When using JuiceFS, we have adopted several strategies to optimize data storage and management:
-
Separate Instance Architecture for Data Segregation and Consolidation: We prioritize a separate instance architecture that uses different metadata engines to accurately manage various data storage requirements. This approach reduces complexity and management challenges more than building large unified storage clusters. Considering the need for segregation of data among different customers and the challenges of data consolidation in different general-purpose scenarios, we assign data to separate instances based on their characteristics and usage. This not only facilitates quick access for specific domains such as experimental data, but also reduces the difficulty and cost of data recovery. In model training, the addition of redundant nodes and retry mechanisms help to quickly resume training and reduce the impact on the training cycle.
-
Dataset Versioning and IsolationWe manage data versions through a multi-layer directory structure and specific naming conventions to meet the challenges of frequent updates of product packaging in retail and other scenarios; and through a unified coding prefix management system to ensure that specific versions of the required dataset can be quickly located during model training or data reading; at the same time, we adopt the arrangement and combination of sub-nodes under the multi-layer directory to realize the efficient management of the versions of different datasets and the rapid Meanwhile, it adopts the arrangement and combination of sub-nodes under multi-layer catalog to realize the efficient management and fast combination of different dataset versions, which improves the flexibility and efficiency of data processing.
04 Future planning
Optimize the data warm-up process: Currently, our approach of mounting JuiceFS locally and copying the data to the local directory where the model is trained was identified as inefficient in the initial implementation. Given that JuiceFS already provides advanced features such as caching and prefetch, we plan to investigate and fully utilize these built-in features to enable intelligent caching of data to manage datasets more efficiently and improve data access speed.

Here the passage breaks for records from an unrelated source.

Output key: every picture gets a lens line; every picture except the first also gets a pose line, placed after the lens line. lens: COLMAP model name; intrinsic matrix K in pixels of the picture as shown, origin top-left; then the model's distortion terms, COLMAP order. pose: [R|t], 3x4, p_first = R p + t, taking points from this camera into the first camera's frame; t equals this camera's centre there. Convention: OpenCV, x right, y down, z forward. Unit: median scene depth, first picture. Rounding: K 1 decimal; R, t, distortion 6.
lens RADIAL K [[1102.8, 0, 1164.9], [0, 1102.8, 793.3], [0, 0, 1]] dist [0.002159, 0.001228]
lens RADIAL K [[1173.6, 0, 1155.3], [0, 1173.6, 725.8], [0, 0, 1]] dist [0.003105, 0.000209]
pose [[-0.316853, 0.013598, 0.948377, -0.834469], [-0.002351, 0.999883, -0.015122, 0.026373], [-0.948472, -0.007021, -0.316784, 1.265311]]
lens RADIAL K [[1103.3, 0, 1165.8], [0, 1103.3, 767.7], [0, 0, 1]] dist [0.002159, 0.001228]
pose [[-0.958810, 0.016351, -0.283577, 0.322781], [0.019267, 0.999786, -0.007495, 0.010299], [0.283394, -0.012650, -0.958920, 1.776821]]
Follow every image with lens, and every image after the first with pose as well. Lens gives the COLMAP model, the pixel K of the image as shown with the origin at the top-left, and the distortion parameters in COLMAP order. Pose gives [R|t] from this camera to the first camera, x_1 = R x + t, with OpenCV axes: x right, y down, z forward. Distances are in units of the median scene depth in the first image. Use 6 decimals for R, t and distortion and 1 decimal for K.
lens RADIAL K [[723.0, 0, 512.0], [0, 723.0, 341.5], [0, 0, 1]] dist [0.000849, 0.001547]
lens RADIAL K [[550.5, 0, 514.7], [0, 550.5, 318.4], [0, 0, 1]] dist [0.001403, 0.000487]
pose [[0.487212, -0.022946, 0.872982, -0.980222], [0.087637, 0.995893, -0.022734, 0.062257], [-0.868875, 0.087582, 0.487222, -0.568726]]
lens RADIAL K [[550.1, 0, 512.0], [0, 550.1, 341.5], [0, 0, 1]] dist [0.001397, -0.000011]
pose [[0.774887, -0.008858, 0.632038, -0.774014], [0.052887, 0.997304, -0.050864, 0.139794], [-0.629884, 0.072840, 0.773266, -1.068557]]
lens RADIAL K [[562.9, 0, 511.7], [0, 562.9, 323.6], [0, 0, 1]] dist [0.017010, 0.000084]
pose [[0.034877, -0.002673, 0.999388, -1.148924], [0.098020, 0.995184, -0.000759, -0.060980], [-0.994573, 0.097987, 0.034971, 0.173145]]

Optimization of data access across geographies: In certain scenarios, we need to access data located in Europe that cannot be transferred outside of Europe due to data protection policy restrictions. However, temporary access is allowed. Currently, we respond to this need with an on-premise CDN solution in order to control costs and avoid using a stock CDN service that may not be economical. Going forward, we expect to be able to leverage JuiceFS's caching mechanisms to enable short-term data sharing and efficient access to further optimize the process of handling data across geographies.
Deploying Multiple JuiceFS InstancesWe will carry out in-depth tuning and optimization work. By fine-tuning configuration parameters, optimizing resource allocation, and monitoring performance, we aim to further improve the overall performance and stability of the system to ensure that JuiceFS can continue to efficiently support our business needs.